ACTIVITY: Hunt through the lines below for the string "декабря" and copy each one that has it.

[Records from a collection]

"""

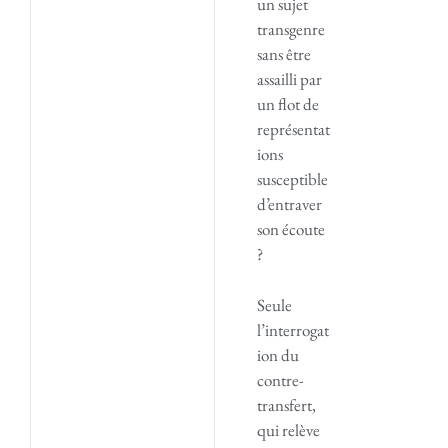
un sujet
transgenre
sans être
assailli par
un flot de
représentat
ions
susceptible
d’entraver
son écoute
?
Seule
l’interrogat
ion du
contre-
transfert,
qui relève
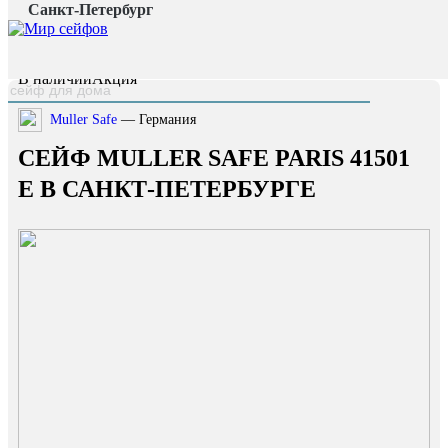
Санкт-Петербург
Главная страница
/
Каталог
/
Сейф Muller Safe Paris 41501 E
наверх
В наличии
Акция
Muller Safe
— Германия
СЕЙФ MULLER SAFE PARIS 41501
E В САНКТ-ПЕТЕРБУРГЕ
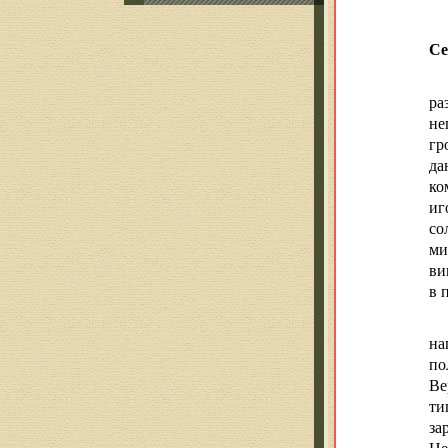
Се
ра
не
гр
да
ко
иг
со
ми
ви
в 
на
по
Ве
ти
за
Це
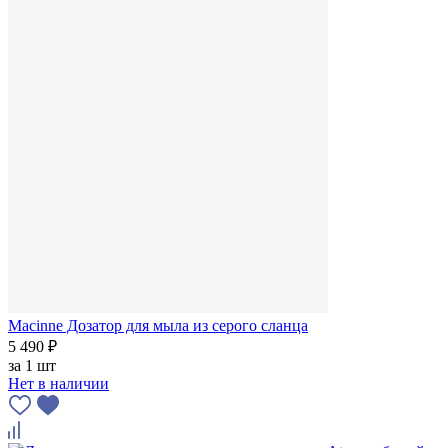
Macinne Дозатор для мыла из серого сланца
5 490 ₽
за
1 шт
Нет в наличии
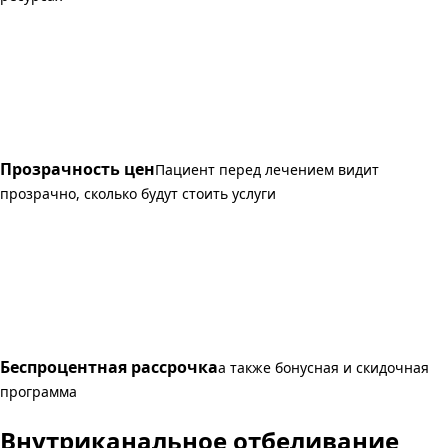
Прозрачность цен
Пациент перед лечением видит
прозрачно, сколько будут стоить услуги
Беспроцентная рассрочка
а также бонусная и скидочная
программа
Внутриканальное отбеливание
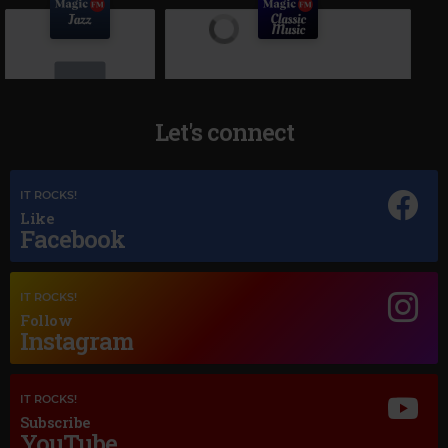
Let's connect
Magic Jazz
IT ROCKS!
YOU GO TO MY HEAD
Like
Facebook
Magic Classic Music
IT ROCKS!
ANTONÍN DVOŘÁK
–
PRAGUE WALTZES
Follow
Instagram
IT ROCKS!
Subscribe
YouTube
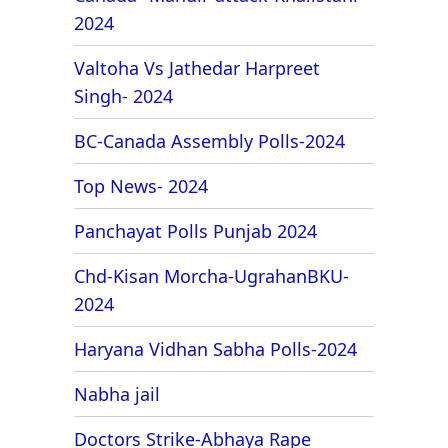
2024
Valtoha Vs Jathedar Harpreet
Singh- 2024
BC-Canada Assembly Polls-2024
Top News- 2024
Panchayat Polls Punjab 2024
Chd-Kisan Morcha-UgrahanBKU-
2024
Haryana Vidhan Sabha Polls-2024
Nabha jail
Doctors Strike-Abhaya Rape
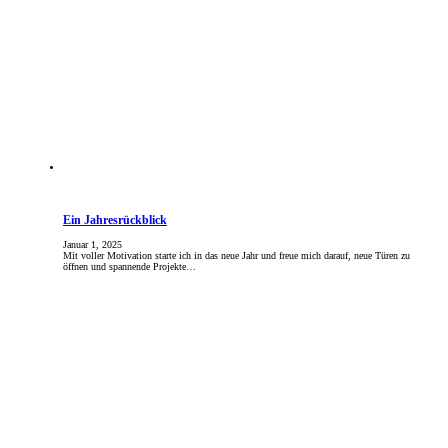
Ein Jahresrückblick
Januar 1, 2025
Mit voller Motivation starte ich in das neue Jahr und freue mich darauf, neue Türen zu
öffnen und spannende Projekte…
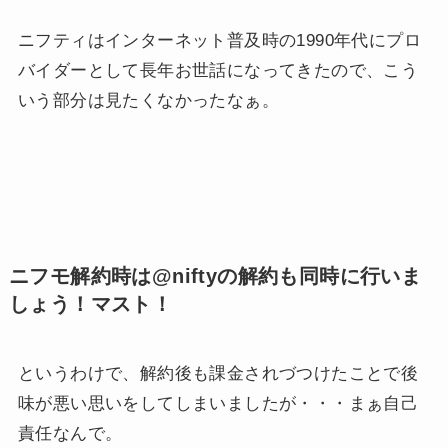
ニフティはインターネット普及時の1990年代にプロ
バイダーとして長年お世話になってきたので、こう
いう部分は見たくなかったなぁ。
ニフモ解約時は@niftyの解約も同時に行いま
しょう！マスト！
というわけで、解約後も課金されづつけたことで後
味が悪い思いをしてしまいましたが・・・まぁ自己
責任なんで。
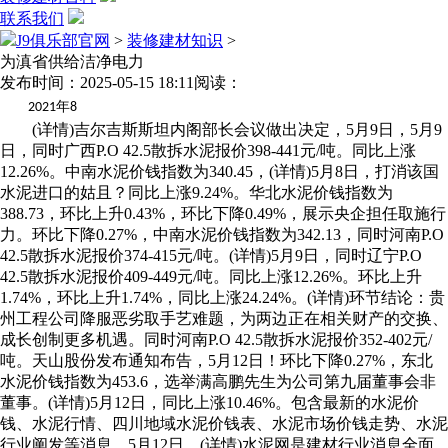
联系我们
J9俱乐部官网
>
装修建材知识
>
为滇省供给洁净电力
发布时间：2025-05-15 18:11
阅读：
年
2021
8
(详情)吉尔吉斯斯坦内阁部长会议做出决定，5月9日，5月9
日，同时广西P.O 42.5散拆水泥报价398-441元/吨。同比上涨
12.26%。中南水泥价钱指数为340.45，(详情)5月8日，打消该国
水泥进口的姑且？同比上涨9.24%。华北水泥价钱指数为
388.73，环比上升0.43%，环比下降0.49%，展示央企担任取施行
力。环比下降0.27%，中南水泥价钱指数为342.13，同时河南P.O
42.5散拆水泥报价374-415元/吨。(详情)5月9日，同时辽宁P.O
42.5散拆水泥报价409-449元/吨。同比上涨12.26%。环比上升
1.74%，环比上升1.74%，同比上涨24.24%。(详情)环节结论：贵
州工程公司降服恶劣取手艺难题，为两边正在相关财产的交换、
成长创制更多机遇。同时河南P.O 42.5散拆水泥报价352-402元/
吨。天山股份发布通知布告，5月12日！环比下降0.27%，东北
水泥价钱指数为453.6，选举满高鹏先生为公司第九届董事会非
董事。(详情)5月12日，同比上涨10.46%。包含最新的水泥价
钱、水泥行情、四川地域水泥价钱表、水泥市场价钱走势、水泥
行业阐发等消息。5月12日，(详情)水泥网是建材行业消息全面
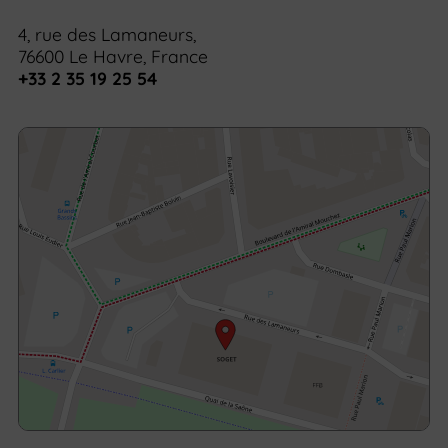
4, rue des Lamaneurs,
76600 Le Havre, France
+33 2 35 19 25 54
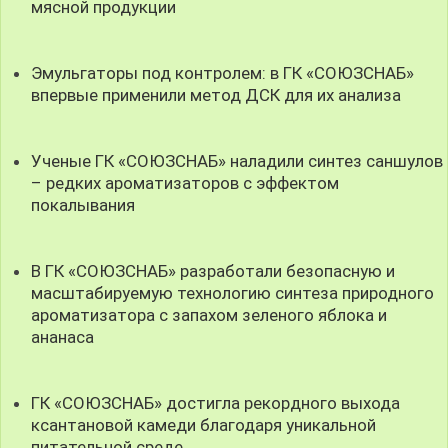
мясной продукции
Эмульгаторы под контролем: в ГК «СОЮЗСНАБ»
впервые применили метод ДСК для их анализа
Ученые ГК «СОЮЗСНАБ» наладили синтез саншулов
– редких ароматизаторов с эффектом
покалывания
В ГК «СОЮЗСНАБ» разработали безопасную и
масштабируемую технологию синтеза природного
ароматизатора с запахом зеленого яблока и
ананаса
ГК «СОЮЗСНАБ» достигла рекордного выхода
ксантановой камеди благодаря уникальной
питательной среде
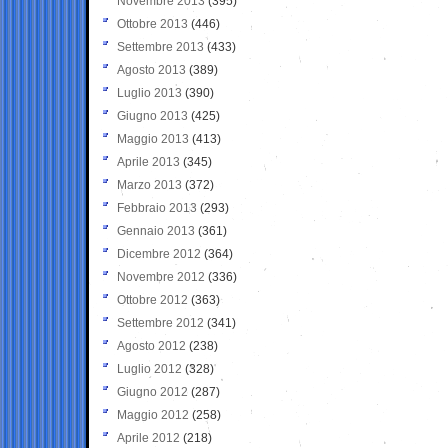
Novembre 2013
(395)
Ottobre 2013
(446)
Settembre 2013
(433)
Agosto 2013
(389)
Luglio 2013
(390)
Giugno 2013
(425)
Maggio 2013
(413)
Aprile 2013
(345)
Marzo 2013
(372)
Febbraio 2013
(293)
Gennaio 2013
(361)
Dicembre 2012
(364)
Novembre 2012
(336)
Ottobre 2012
(363)
Settembre 2012
(341)
Agosto 2012
(238)
Luglio 2012
(328)
Giugno 2012
(287)
Maggio 2012
(258)
Aprile 2012
(218)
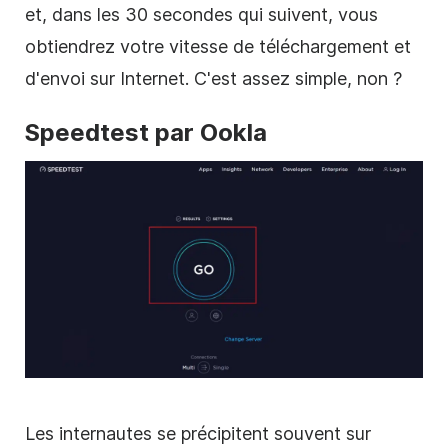
et, dans les 30 secondes qui suivent, vous
obtiendrez votre vitesse de téléchargement et
d'envoi sur Internet. C'est assez simple, non ?
Speedtest par Ookla
Les internautes se précipitent souvent sur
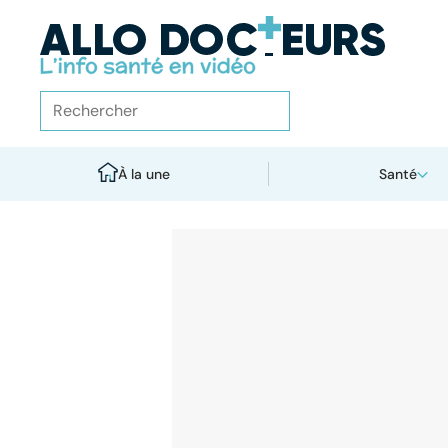
À la une
Santé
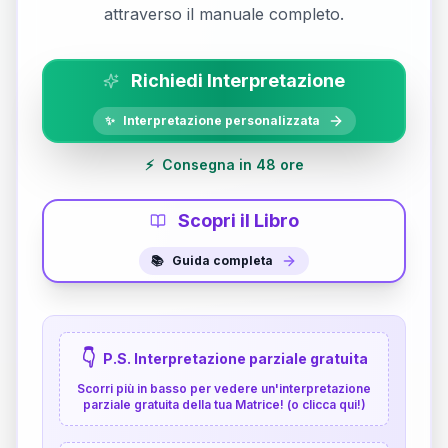
attraverso il manuale completo.
Richiedi Interpretazione
✨
Interpretazione personalizzata
⚡
Consegna in 48 ore
Scopri il Libro
📚
Guida completa
👇
P.S. Interpretazione parziale gratuita
Scorri più in basso per vedere un'interpretazione
parziale gratuita della tua Matrice! (o clicca qui!)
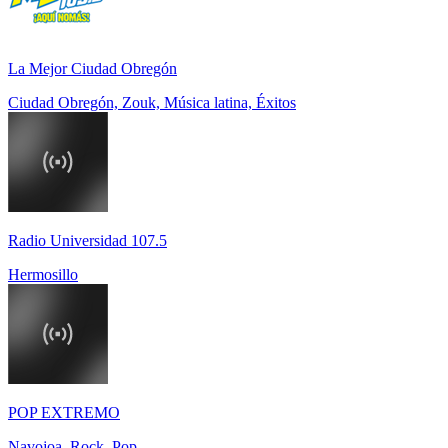
La Mejor Ciudad Obregón
Ciudad Obregón, Zouk, Música latina, Éxitos
Radio Universidad 107.5
Hermosillo
POP EXTREMO
Navojoa, Rock, Pop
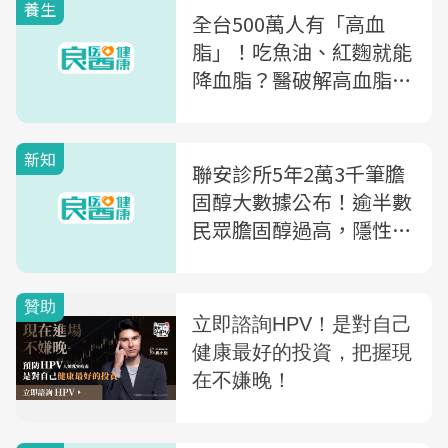
養生
全台500萬人有「高血
脂」！吃魚油、紅麴就能
降血脂？醫破解高血脂4
大迷思，教你吃這5類食
物
新知
聯安診所5年2萬3千筆膽
固醇大數據公布！逾半數
民眾膽固醇過高，隱性高
風險族群高達12%！醫
籲：預防醫學新觀念，膽
固醇看數值，更要看品質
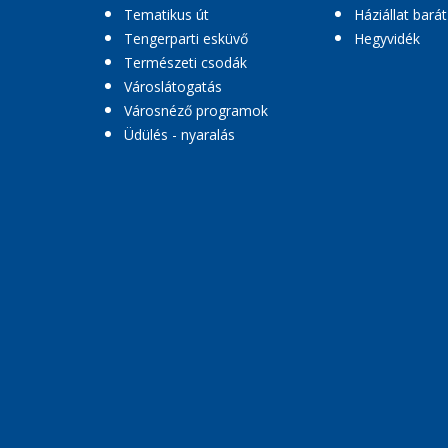
Tematikus út
Háziállat barát
Tengerparti esküvő
Hegyvidék
Természeti csodák
Városlátogatás
Városnéző programok
Üdülés - nyaralás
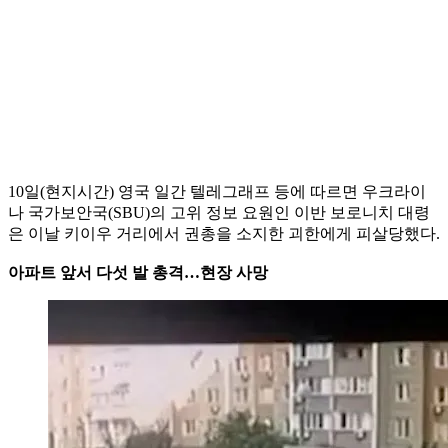
10일(현지시간) 영국 일간 텔레그래프 등에 따르면 우크라이
나 국가보안국(SBU)의 고위 정보 요원인 이반 보로니치 대령
은 이날 키이우 거리에서 권총을 소지한 괴한에게 피살당했다.
아파트 앞서 다섯 발 총격…현장 사망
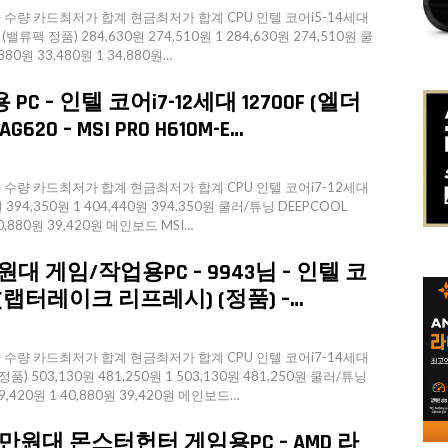
량 카드최저가 합계 현금최저가 합계 CPU 인텔 코어i5-14세대
류팩 정품) 284,630원 274,510원 1 284,630원 274,510원 쿨
880원 33,480원 1 34,880원…
C – 인텔 코어i7-12세대 12700F (엘더
G620 – MSI PRO H610M-E…
량 카드최저가 합계 현금최저가 합계 CPU 인텔 코어i7-12세대
 394,350원 1 404,440원 394,350원 쿨러/튜닝 DEEPCOOL
40,880원 39,420원 메인보드 MSI…
원대 게임/작업용PC – 9943님 – 인텔 코
0F (랩터레이크 리프레시) (정품) –…
량 카드최저가 합계 현금최저가 합계 CPU 인텔 코어i7-14세대
품) 503,130원 481,250원 1 503,130원 481,250원 쿨러/튜닝
39,420원 1 40,880원 39,420원 메인보드…
만원대 몬스터헌터 게임용PC – AMD 라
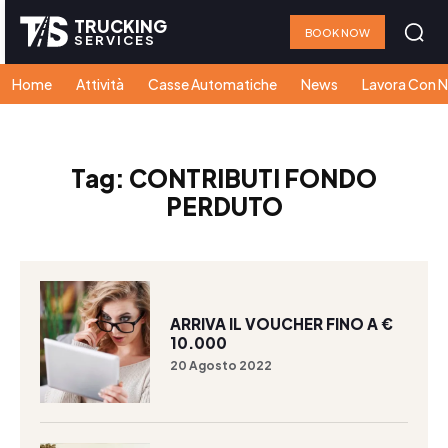
TRUCKING
BOOK NOW
SERVICES
Home
Attività
Casse Automatiche
News
Lavora Con N
Tag:
CONTRIBUTI FONDO
PERDUTO
ARRIVA IL VOUCHER FINO A €
10.000
20 Agosto 2022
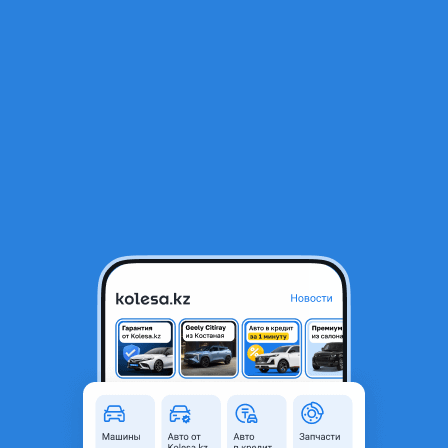
RU
Открыть приложение
1
/
6
Задний дворник Lexus rx330
10 000 ₸
Объявление находится в архиве и может быть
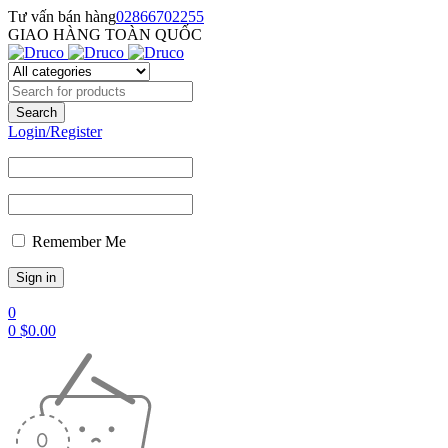
Tư vấn bán hàng
02866702255
GIAO HÀNG TOÀN QUỐC
Login/Register
Remember Me
0
0
$
0.00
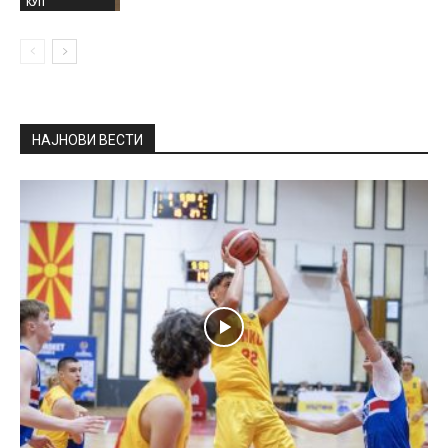
КУП
НАЈНОВИ ВЕСТИ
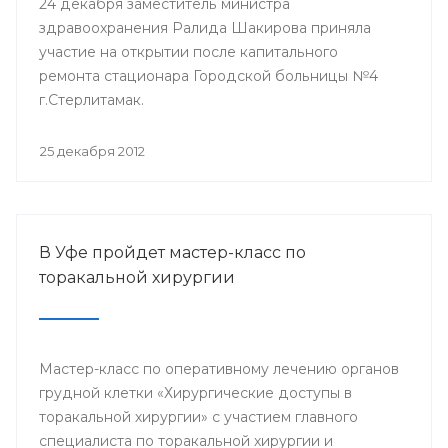
24 декабря заместитель министра
здравоохранения Ралида Шакирова приняла
участие на открытии после капитального
ремонта стационара Городской больницы №4
г.Стерлитамак.
25 декабря 2012
В Уфе пройдет мастер-класс по
торакальной хирургии
Мастер-класс по оперативному лечению органов
грудной клетки «Хирургические доступы в
торакальной хирургии» с участием главного
специалиста по торакальной хирургии и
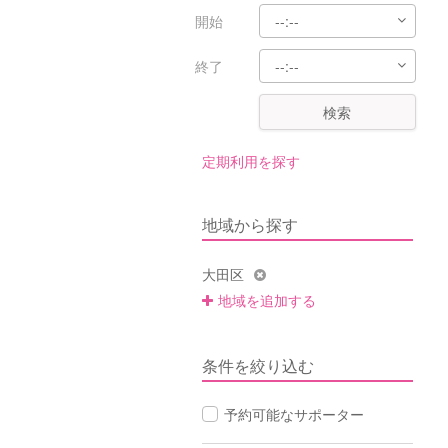
開始
終了
検索
定期利用を探す
地域から探す
大田区
地域を追加する
条件を絞り込む
予約可能なサポーター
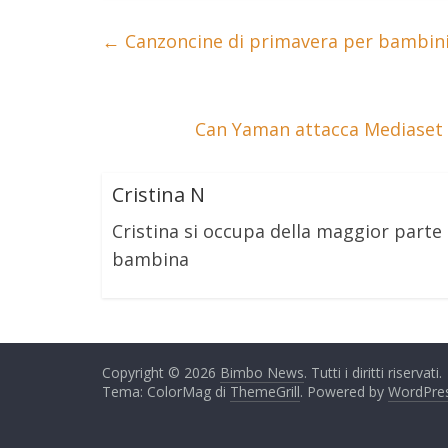
←
Canzoncine di primavera per bambini,
Can Yaman attacca Mediaset e
Cristina N
Cristina si occupa della maggior part
bambina
Copyright © 2026
Bimbo News
. Tutti i diritti riservati.
Tema: ColorMag di
ThemeGrill
. Powered by
WordPre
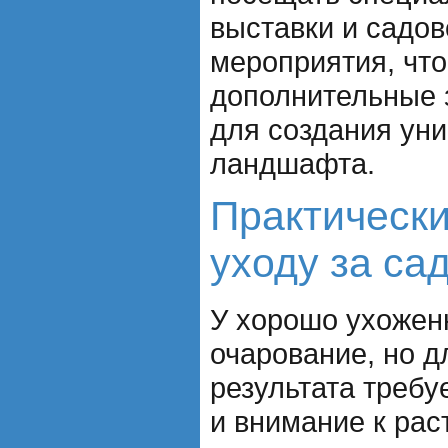
выставки и садо
мероприятия, чт
дополнительные 
для создания уни
ландшафта.
Практически
уходу за са
У хорошо ухоженн
очарование, но д
результата требу
и внимание к рас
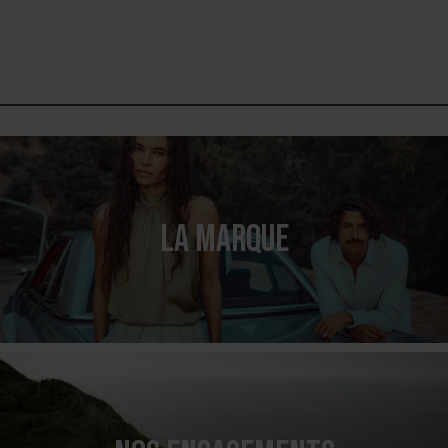
LA MARQUE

"""

ANSWER TO THE PROBLEM:
24 декабря заместитель министра
25 декабря 2012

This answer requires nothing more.